This is gone on to become one of the most iconic riffs of all time. Although it is usually played on our six-stringed cousin. It sounds great on the ukulele too.
It can appear like its hard to play but with some preparation before we start. It’s actually very easy.
What Are We Learning To Play?
Below is a video of what you will be able to play by the end of this post.
Let me be honest, a glance at the tabs below will leave you thinking we are about to crack the enigma code. Lots of numbers and letters. Don’t fret though (sorry). This is a fantastic exercise. Spending some time learning to play this riff will make you a better ukulele player.
Let’s start with the chords at the beginning. Use your first finger on the 6th fret, middle on the 7th and your ring on the 8th. You need to play them with a sudden almost stab like tone. to achieve this, use your thumb, first and middle fingers on the plucking hand. You need to pluck each string simultaneously. The moment you have plucked the notes, lift your fingers off the fretboard. That will create the sound we are looking for.

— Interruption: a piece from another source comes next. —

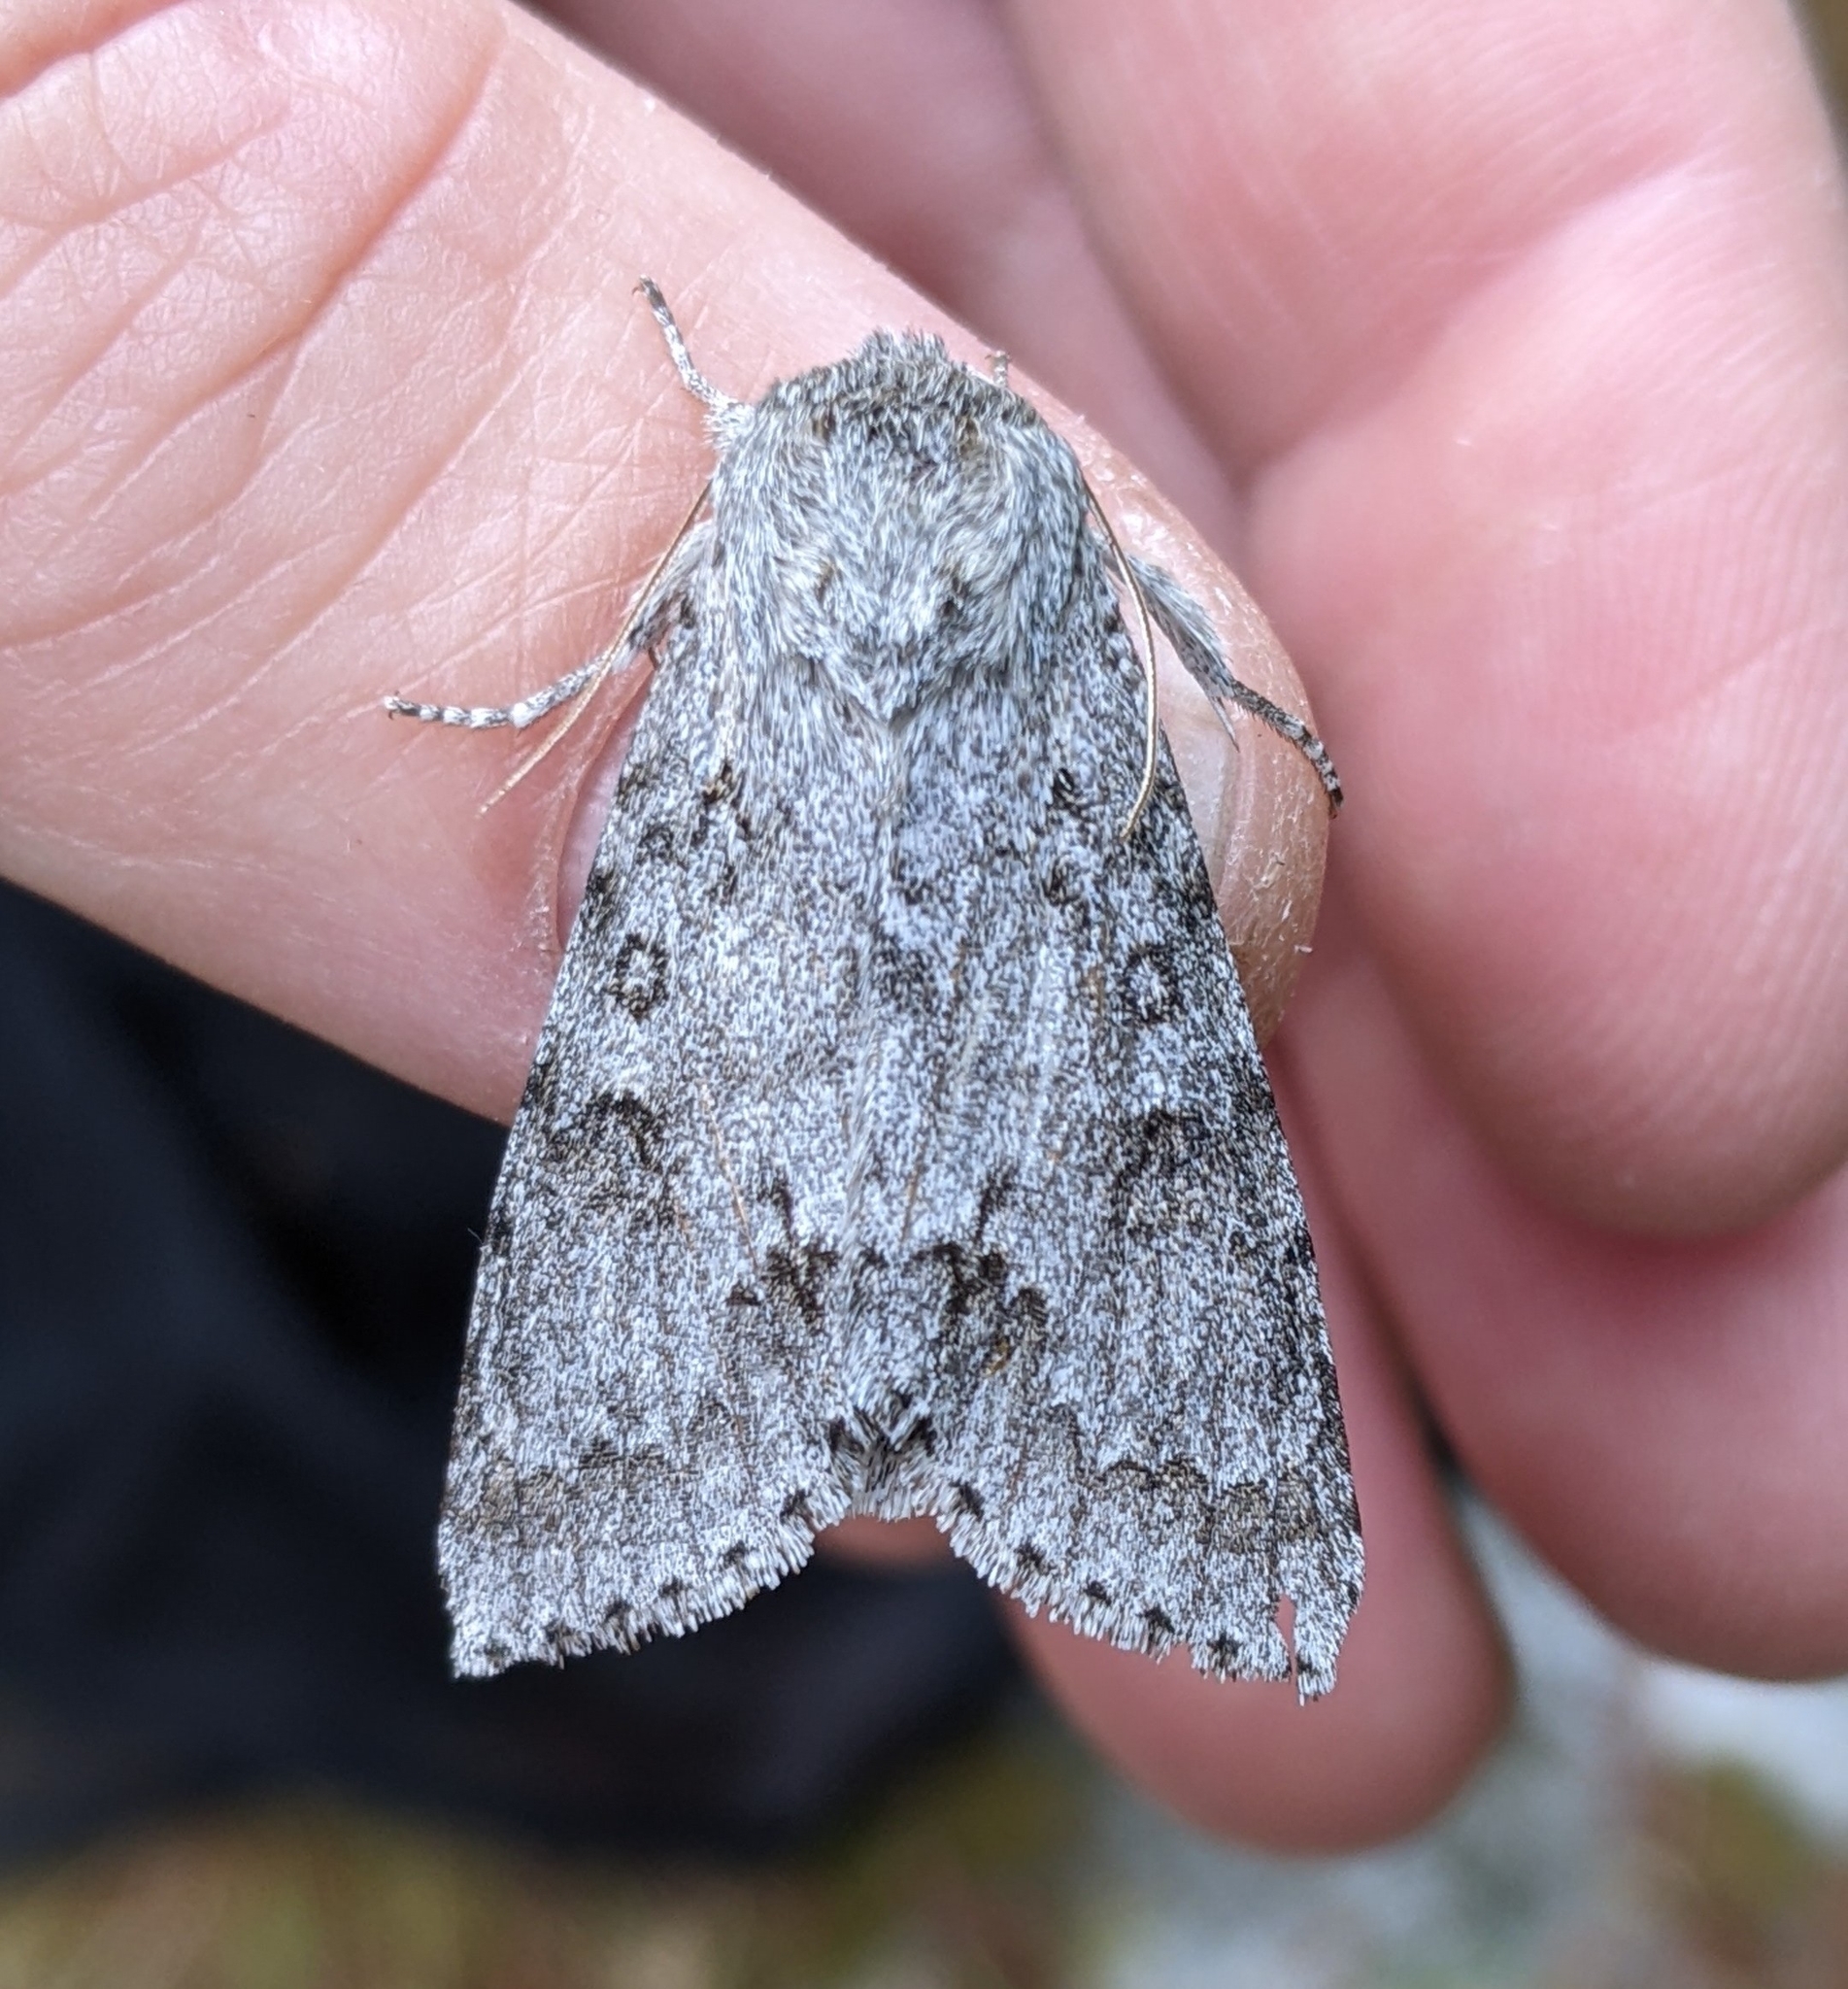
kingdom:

Now onto the main riff. It’s important to keep our plucking hand steady. You will notice in the video above that my hand stays in the same place. It’s just going to make playing the song a lot easier. Assign your thumb, first and middle fingers to the C, E and A. They will only play those strings.
Moving onto the fretboard. The whole riff is based around keeping your fretting hand in a similar shape throughout the song. Put your first finger on the 6th fret of the A string. Your middle finger on the 8th fret of the E string. Then put your ring finger on the 8th fret of the A string. This is going to make the pull-off much easier to execute.
There is a slight bend in the third section of this tab. Bending is plucking the note and then using your finger to push the string towards the sky on the fretboard. The idea is you bend it enough to create a new note.
Lastly, use your first finger across both the E and A to play the last two chords.